NEW ORLEANS—Peter Vazquez is strapped.
Barbecuing lamb on a grill outside his home in New Orleans' historic Algiers Point neighborhood Friday, Vazquez flashed a 9 mm Beretta from his pants pocket and showed visitors a 12-gauge shotgun that was readily accessible in the house.
"Oh, you've got to carry," said Vazquez, a 40-year-old restaurant owner.
As tired and frantic New Orleans residents waited for law enforcement officials to restore order, many decided to take matters into their own hands to protect their streets and property from looting.
With stories spreading of police cars being shot at and of hot-wired school buses backing up and emptying houses of all their possessions, Vazquez and others around the city have been packing heat. A lot of it.
"I've been carrying it for the last couple of days," he said. He said the police have been invisible in his neighborhood; police officials have said they're vastly overwhelmed and were waiting for the National Guard help that began arriving Friday.
As residents fended for themselves, New Orleans Mayor Ray Nagin took to the airwaves, blasting President Bush and the federal hurricane relief effort. He warned residents to be aware of desperate people searching for food and water, or drugs to feed their habits.
"I need reinforcements. I need troops, man. I need 500 buses, man," he said in a radio interview.

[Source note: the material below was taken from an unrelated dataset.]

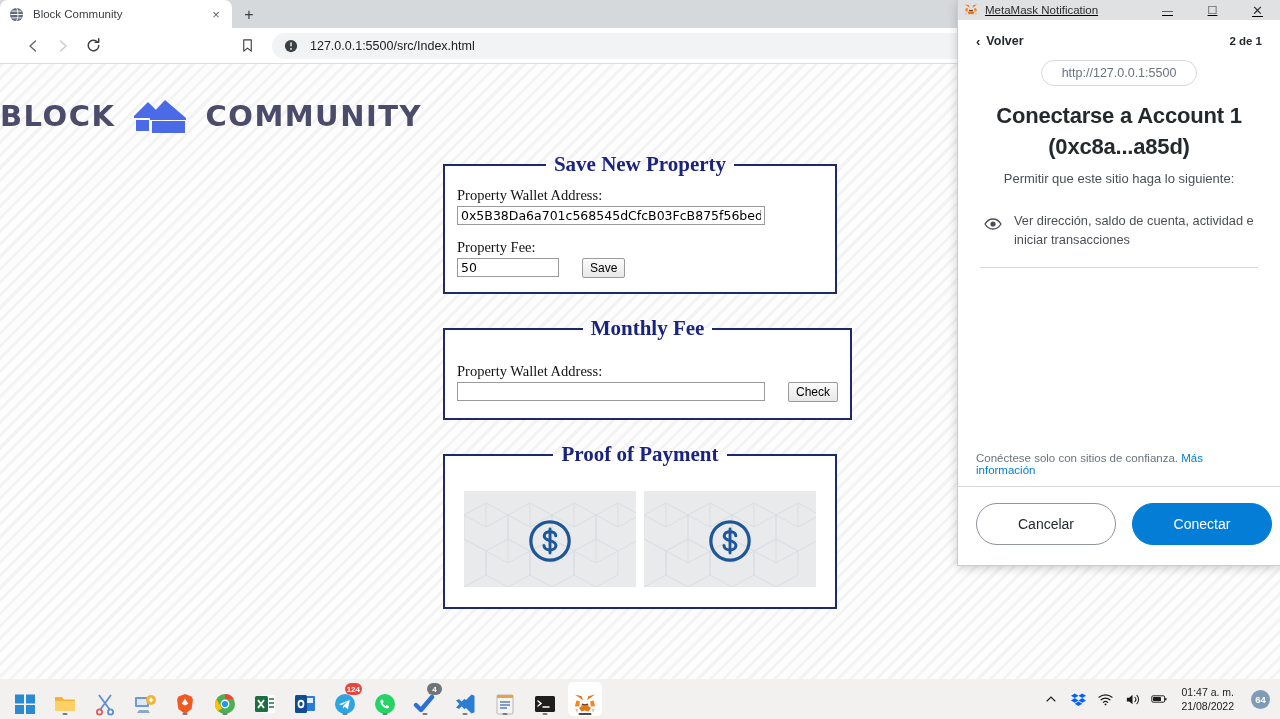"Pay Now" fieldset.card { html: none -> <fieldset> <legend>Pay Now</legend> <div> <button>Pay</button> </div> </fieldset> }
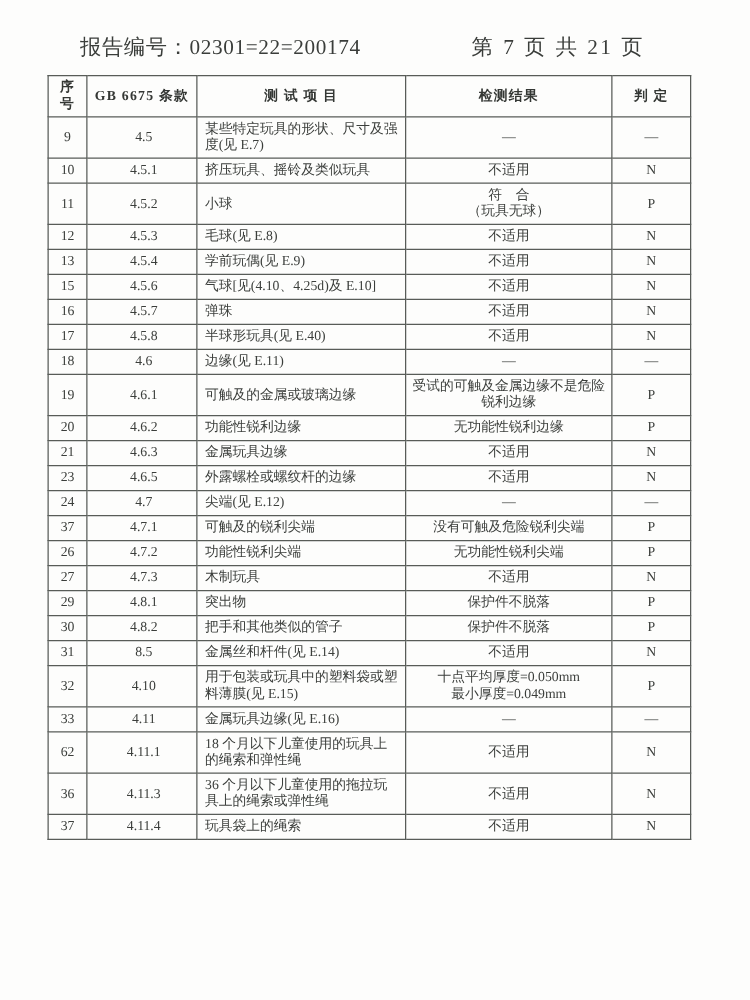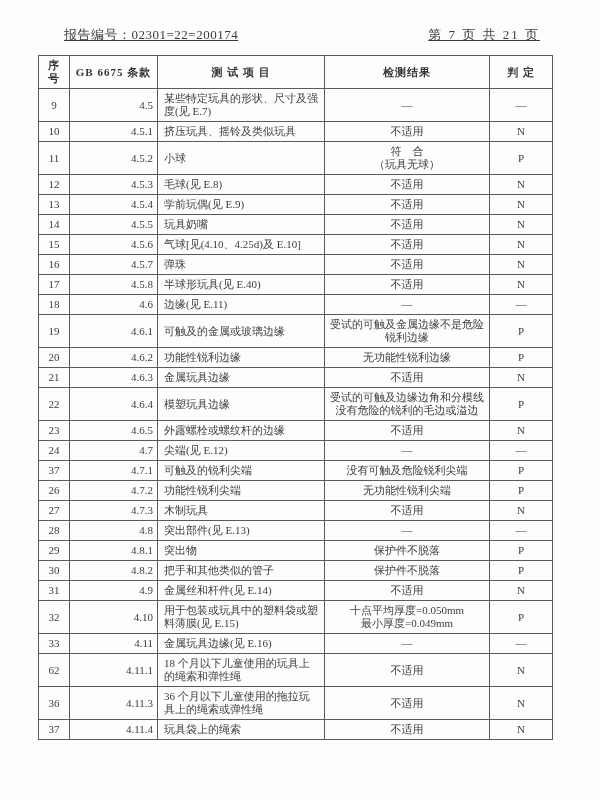"报告编号：02301=22=200174" .page-header { font-size: 13px -> 17px; padding: 26px 60px 0 64px -> 26px 84px 0 64px; text-decoration: underline -> none }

The feeling of helplessness prompted Ed Land, also of the Algiers Point neighborhood, to put his 9 mm automatic in a hip holster and strap it on as he cleaned up hurricane debris from his property.
"A guy in the next street over shot at three individuals—one definitely got hit," said Land, 51. "He thinks he killed one that died a couple of streets over."
One of Land's neighbors walked up and down the street Thursday with a beer in one hand and a shotgun in the other. The man spray-painted a warning and a criticism on the wood he placed over one of the windows of his house to protect them from the storm: "Looters Will Be Shot. Bush Sucks. Where's FEMA?"
The somewhat secure feeling of having weaponry was shattered for Algiers Point residents Friday when a thundering series of blasts rocked the neighborhood at about 4:30 a.m.
After the explosions subsided, a few residents wandered to the top of the Mississippi River levee. They could see that something—it was later reported to be an abandoned warehouse—was in flames, and a huge pillar of black smoke could be seen rising above the night sky and drifting across the river.
Standing on the levee across the river from the blaze, Wayne Janak described riding out his first hurricane—he'd moved to New Orleans just a year earlier. While his neighbors evacuated before the storm, he stayed behind; they left him their keys and pets. His house suffered relatively minor hurricane damage.
But the chaos after the storm left him bewildered—and scared.
Standing on the darkened levee, Janak could see a flashlight on the street below. He heard the sounds of what sounded like a grocery cart. He shined his light down, and the people pushing the cart shined back.
"I hope they're not armed," somebody said.
"Don't matter," Janak replied. "I got two guns. I've been armed since this thing started, and I swore I'd never do that."
(c) 2005, Knight Ridder/Tribune Information Services.